Taxes and tax exemptions for Israeli residents


Personal taxes in Israel are fairly straightforward. Employers deduct income tax from employees' salaries, which means that residents do not need to file for taxes. Real estate owners must pay property tax, and new immigrants may receive deductions on some taxes.

Employers typically deduct the income tax from their employees' salaries and make a monthly payment to the Tax Authority. Israel does not require residents to file any taxes. However, you can file for a tax refund if your employer made a mistake submitting your taxes.

Everyone who is self-employed pays an advance to the Tax Authority on the 15th of every month (the tax calendar follows the Gregorian calendar, not the Jewish one). Self-employed residents must register with the Tax Authority as soon as they start earning an income.

Who is taxed as a resident in Israel?

The Tax Authority uses two different measurements to determine if you are a resident: centre of life and number of days. By the centre of life measurement, you are considered a resident if your family resides in Israel, your place of employment is in Israel, or you participate in multiple organisations and associations in Israel.

By the number of days measurement, you are considered a resident if you have spent 183 days of the current tax year in Israel. Residency by number of days also counts if you have been in Israel for 30 days in the current tax year in addition to 425 days of the previous two tax years.

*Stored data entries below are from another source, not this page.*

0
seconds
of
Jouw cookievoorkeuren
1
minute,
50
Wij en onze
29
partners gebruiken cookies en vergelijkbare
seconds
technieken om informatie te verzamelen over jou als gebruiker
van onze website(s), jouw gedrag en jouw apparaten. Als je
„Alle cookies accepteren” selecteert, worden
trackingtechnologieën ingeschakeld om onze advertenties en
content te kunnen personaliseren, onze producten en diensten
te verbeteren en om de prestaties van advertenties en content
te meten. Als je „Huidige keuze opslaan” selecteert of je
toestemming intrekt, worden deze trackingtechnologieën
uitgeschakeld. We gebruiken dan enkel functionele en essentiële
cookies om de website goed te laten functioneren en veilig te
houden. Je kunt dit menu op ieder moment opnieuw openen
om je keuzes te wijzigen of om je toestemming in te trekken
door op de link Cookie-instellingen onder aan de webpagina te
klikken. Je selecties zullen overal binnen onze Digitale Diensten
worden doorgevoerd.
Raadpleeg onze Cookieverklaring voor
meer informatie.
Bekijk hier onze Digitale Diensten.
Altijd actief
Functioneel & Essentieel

Income tax and capital gains tax

The main taxes in Israel are personal income tax and capital gains tax. The personal income tax in Israel is progressive and ranges from 10-45%. (2010). For a reference on how much income tax you pay, see the World-Wide Tax's guide  on Israeli taxes.

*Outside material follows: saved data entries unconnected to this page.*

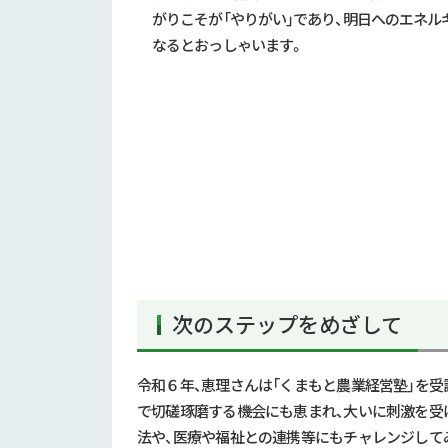
がりこそが「やりがい」であり、明日へのエネル
なるとおっしゃいます。
次のステップをめざして
令和６年、恵理さんは「くまもと農業経営塾」を
で切磋琢磨する機会にも恵まれ、大いに刺激を受
法や、医療や福祉との連携等にもチャレンジして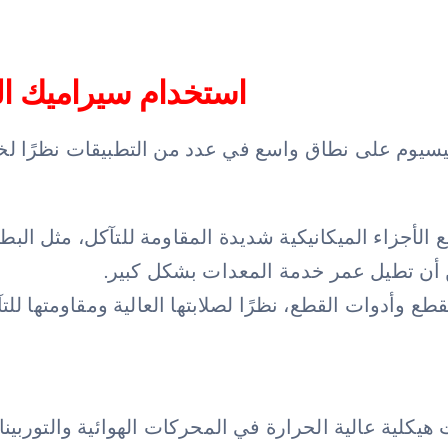
استخدام سيراميك الز
نيسيوم على نطاق واسع في عدد من التطبيقات نظرًا لخ
يع الأجزاء الميكانيكية شديدة المقاومة للتآكل، مثل ال
أن تطيل عمر خدمة المعدات بشكل كبير.
طع وأدوات القطع، نظرًا لصلابتها العالية ومقاومتها ل
 هيكلية عالية الحرارة في المحركات الهوائية والتورب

You receive income tax deductions for every dependent. Dependants include children and non-working spouses.

Capital gains taxes are paid on income from fixed or intangible assets, such as land. This tax is paid on all capital gains regardless of where the asset is located (e.g. another country). Residents do not pay capital gains taxes on the sale of personal items or state-issued bonds.

Other important taxes for Israeli residents

Residential property owners pay a tax of 2.5% of the value of their property. This tax is 3.5% if the property is undeveloped.

All residents pay a value-added tax (VAT) on the goods and services they purchase, which is similar to a sales tax. The VAT in Israel is about 16%.

There are no estate or gift taxes in Israel.

Double taxation in Israel

Israel has agreements with several countries which prevent double taxation on dividends and interests on royalties earned abroad. Israel also allows reductions on capital gains taxes on assets abroad. This means that residents don't pay taxes twice on assets like land which they hold abroad.

For a list of countries which have this treaty with Israel, visit World-Wide Tax's website . For specific information on how to get these deductions, consult an international tax professional in your home country.

Tax deductions and exemptions

Old age pensions and severance pay are taxed at lower rates than other income. Additionally, the government gives deductions to income earned from renting or selling an apartment. Salaries of disabled individuals are exempt from taxation in Israel.

Immigrants do not pay taxes on foreign assets such as stocks or foreign land sold within seven years of immigrating. This exemption also includes salaries and passive income earned outside of Israel.

The government levies no new taxes on pension payments received by immigrants. This means that you pay Israel the same amount of tax on your pension as you did in your former country. Immigrants are only eligible for this deduction if they received pension payments before coming to Israel.